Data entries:
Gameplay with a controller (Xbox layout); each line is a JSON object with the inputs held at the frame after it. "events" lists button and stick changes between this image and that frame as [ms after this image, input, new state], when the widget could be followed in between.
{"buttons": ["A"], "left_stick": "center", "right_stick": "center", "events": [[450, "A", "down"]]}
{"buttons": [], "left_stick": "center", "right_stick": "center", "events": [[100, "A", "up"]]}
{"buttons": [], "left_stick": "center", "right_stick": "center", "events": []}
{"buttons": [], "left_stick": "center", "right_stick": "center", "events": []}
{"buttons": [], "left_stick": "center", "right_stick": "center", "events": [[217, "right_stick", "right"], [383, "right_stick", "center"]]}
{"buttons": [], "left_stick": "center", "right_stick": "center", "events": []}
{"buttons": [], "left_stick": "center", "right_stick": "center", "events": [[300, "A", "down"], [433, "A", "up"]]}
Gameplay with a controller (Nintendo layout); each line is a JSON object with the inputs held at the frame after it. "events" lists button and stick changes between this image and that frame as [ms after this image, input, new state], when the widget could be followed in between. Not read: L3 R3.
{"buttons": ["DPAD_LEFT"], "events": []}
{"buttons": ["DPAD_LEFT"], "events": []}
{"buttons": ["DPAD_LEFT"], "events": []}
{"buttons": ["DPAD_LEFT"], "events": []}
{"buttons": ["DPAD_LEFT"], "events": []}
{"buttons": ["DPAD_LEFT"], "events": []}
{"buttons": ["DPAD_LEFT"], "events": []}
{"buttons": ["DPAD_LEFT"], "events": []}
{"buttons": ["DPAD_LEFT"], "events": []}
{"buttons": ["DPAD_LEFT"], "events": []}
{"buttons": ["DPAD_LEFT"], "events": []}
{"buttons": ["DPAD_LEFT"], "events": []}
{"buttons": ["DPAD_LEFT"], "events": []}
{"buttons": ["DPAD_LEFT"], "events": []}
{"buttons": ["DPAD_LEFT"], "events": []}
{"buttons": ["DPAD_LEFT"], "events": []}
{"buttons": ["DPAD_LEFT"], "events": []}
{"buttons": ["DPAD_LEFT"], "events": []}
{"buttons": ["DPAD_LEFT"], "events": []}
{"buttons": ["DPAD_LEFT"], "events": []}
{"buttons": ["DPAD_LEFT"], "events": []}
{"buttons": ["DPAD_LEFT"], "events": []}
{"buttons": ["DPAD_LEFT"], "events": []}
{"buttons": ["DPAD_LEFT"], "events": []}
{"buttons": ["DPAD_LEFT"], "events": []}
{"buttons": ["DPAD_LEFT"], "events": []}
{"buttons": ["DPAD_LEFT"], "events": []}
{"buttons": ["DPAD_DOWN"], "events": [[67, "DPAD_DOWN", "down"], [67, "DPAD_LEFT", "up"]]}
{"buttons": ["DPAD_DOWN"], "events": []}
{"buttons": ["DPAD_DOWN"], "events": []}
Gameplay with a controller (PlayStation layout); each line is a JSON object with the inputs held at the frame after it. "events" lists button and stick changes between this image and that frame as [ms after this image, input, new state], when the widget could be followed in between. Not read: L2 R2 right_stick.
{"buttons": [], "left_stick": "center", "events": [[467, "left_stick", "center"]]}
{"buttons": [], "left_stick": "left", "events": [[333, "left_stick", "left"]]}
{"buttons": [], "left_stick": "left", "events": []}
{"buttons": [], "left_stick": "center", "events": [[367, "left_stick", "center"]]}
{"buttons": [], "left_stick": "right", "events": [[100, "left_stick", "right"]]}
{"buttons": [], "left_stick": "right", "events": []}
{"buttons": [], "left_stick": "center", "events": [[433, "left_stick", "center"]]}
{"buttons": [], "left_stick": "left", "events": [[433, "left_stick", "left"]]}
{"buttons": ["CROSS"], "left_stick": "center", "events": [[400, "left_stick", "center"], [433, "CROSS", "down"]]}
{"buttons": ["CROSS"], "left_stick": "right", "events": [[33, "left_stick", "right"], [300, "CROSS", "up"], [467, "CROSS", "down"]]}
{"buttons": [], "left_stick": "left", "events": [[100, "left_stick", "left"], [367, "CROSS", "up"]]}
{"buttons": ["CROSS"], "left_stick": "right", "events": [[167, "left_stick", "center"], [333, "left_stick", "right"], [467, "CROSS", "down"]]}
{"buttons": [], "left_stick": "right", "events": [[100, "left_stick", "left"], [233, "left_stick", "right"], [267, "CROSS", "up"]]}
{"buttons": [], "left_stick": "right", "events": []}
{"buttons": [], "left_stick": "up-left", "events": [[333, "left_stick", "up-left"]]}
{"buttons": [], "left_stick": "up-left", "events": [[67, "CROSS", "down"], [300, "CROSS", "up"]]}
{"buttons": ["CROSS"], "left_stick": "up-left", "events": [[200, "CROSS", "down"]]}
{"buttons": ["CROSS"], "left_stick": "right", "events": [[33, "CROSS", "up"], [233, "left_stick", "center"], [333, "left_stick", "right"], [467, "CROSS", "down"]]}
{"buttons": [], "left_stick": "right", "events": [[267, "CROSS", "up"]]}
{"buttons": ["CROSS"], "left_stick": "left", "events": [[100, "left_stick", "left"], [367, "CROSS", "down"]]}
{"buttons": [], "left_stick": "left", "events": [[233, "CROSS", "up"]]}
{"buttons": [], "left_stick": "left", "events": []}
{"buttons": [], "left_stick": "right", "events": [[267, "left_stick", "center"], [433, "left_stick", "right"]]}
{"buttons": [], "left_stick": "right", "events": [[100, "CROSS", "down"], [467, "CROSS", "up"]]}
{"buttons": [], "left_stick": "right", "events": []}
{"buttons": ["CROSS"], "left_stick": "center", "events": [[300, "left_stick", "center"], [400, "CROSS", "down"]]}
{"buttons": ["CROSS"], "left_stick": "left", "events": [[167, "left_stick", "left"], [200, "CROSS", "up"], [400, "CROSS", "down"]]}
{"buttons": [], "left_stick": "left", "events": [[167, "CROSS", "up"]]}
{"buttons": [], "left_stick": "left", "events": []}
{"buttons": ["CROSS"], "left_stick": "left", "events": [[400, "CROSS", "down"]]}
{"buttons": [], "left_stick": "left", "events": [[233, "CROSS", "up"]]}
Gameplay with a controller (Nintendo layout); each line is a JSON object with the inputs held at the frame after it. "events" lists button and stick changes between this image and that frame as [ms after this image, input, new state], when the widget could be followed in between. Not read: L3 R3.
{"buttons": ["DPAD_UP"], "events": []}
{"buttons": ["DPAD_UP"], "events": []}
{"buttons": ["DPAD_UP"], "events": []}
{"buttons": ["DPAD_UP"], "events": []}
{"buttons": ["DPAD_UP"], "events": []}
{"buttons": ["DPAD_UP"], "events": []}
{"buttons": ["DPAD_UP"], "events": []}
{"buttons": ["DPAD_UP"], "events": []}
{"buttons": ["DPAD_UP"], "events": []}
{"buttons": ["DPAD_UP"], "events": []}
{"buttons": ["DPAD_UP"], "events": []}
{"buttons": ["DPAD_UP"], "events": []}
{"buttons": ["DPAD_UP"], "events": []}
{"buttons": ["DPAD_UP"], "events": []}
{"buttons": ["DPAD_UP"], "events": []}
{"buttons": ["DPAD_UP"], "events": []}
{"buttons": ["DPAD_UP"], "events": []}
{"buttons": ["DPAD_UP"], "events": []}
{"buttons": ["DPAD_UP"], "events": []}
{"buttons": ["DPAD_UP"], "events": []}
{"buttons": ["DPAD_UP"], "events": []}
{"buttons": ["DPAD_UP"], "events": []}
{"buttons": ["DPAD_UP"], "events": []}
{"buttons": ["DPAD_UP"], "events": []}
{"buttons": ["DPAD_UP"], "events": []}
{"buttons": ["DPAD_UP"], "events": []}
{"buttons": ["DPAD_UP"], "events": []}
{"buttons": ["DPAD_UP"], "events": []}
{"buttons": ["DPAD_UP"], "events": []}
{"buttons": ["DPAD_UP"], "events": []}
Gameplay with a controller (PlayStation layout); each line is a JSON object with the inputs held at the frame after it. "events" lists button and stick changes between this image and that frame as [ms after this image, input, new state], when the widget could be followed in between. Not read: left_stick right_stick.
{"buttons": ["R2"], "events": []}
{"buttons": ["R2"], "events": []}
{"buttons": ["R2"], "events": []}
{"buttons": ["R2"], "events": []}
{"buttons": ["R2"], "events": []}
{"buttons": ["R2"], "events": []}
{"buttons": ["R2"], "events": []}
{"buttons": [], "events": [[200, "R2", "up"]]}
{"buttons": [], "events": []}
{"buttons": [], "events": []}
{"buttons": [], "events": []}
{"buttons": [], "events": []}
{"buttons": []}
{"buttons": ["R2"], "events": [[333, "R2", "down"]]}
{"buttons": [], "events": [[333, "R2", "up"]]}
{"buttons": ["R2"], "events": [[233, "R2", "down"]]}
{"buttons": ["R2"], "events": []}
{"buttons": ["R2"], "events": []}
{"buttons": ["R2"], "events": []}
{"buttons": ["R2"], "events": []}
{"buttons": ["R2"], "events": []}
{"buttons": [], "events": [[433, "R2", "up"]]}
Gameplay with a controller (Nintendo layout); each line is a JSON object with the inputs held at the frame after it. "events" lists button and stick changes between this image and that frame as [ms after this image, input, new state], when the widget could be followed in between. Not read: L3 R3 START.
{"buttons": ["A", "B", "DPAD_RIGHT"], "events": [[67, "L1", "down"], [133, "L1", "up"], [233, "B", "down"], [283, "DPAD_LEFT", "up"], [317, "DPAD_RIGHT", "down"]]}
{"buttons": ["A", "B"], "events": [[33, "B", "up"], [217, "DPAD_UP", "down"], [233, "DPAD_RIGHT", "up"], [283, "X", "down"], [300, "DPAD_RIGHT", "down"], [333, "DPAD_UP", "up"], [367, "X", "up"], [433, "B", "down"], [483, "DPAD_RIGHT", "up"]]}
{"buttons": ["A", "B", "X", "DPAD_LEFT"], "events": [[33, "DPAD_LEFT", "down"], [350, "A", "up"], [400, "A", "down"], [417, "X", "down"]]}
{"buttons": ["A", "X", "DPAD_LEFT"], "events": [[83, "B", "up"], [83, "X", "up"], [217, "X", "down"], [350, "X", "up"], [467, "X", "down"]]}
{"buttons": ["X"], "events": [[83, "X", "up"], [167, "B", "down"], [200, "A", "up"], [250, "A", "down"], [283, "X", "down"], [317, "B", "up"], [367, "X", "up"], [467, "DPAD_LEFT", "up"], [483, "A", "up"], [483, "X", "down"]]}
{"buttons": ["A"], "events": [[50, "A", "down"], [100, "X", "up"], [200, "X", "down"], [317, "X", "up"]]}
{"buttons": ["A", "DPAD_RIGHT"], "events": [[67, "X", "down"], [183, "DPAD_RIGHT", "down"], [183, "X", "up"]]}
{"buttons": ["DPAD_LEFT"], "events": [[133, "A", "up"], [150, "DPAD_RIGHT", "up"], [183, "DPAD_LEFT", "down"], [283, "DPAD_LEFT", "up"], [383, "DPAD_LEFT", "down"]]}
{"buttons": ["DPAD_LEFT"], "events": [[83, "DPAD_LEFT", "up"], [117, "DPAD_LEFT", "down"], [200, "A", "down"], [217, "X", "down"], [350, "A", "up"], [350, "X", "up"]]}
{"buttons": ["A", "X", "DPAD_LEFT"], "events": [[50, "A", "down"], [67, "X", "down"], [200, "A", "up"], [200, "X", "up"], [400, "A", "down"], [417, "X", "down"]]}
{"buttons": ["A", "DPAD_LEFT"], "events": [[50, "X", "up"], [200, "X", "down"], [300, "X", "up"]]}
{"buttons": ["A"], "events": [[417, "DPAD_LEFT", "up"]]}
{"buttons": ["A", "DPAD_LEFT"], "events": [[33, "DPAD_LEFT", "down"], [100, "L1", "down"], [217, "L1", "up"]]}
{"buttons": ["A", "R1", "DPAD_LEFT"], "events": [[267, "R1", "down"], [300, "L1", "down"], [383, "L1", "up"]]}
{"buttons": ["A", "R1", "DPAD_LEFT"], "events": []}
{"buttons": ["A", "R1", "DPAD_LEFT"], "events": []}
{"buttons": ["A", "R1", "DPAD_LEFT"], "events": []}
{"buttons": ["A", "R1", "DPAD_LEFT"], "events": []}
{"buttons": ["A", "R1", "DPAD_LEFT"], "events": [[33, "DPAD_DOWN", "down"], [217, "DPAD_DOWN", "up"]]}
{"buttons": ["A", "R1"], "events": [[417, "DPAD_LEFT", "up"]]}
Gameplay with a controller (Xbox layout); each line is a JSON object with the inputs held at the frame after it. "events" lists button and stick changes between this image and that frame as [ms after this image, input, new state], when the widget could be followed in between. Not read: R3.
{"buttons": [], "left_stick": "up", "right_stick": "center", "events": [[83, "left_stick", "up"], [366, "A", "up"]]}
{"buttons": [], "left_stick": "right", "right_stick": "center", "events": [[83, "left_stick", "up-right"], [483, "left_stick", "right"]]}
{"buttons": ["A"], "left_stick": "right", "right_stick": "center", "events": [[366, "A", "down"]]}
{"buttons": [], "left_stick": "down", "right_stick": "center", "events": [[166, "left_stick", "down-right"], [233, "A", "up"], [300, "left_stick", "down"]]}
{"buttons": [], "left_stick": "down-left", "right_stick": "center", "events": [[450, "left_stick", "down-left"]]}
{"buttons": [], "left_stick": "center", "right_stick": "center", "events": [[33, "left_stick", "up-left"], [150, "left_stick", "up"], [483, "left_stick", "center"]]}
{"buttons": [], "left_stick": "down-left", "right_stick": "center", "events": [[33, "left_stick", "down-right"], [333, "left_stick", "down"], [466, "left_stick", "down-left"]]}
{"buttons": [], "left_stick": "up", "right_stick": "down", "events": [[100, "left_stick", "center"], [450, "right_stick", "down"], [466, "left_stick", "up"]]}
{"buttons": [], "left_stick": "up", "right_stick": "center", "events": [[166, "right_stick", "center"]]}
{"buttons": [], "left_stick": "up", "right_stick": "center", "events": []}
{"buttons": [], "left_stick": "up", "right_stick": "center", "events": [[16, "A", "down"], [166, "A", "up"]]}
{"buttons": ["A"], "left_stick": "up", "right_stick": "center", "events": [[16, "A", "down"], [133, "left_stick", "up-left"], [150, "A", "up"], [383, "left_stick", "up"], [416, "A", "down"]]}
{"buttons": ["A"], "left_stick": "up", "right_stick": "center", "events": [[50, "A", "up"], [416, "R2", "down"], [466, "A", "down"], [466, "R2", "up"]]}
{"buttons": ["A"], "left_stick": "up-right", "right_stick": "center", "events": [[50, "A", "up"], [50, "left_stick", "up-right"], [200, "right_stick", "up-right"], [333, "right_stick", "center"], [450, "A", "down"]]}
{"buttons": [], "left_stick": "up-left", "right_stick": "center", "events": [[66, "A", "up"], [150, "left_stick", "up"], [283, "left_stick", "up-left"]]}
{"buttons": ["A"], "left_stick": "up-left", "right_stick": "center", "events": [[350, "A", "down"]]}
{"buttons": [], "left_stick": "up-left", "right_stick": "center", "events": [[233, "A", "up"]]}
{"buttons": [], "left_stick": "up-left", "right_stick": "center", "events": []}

■ YOUR INSTRUCTIONS ■
Pull each line containing "Xbox" from the records.

■ PROBLEM SOLUTION ■
Gameplay with a controller (Xbox layout); each line is a JSON object with the inputs held at the frame after it. "events" lists button and stick changes between this image and that frame as [ms after this image, input, new state], when the widget could be followed in between.
Gameplay with a controller (Xbox layout); each line is a JSON object with the inputs held at the frame after it. "events" lists button and stick changes between this image and that frame as [ms after this image, input, new state], when the widget could be followed in between. Not read: R3.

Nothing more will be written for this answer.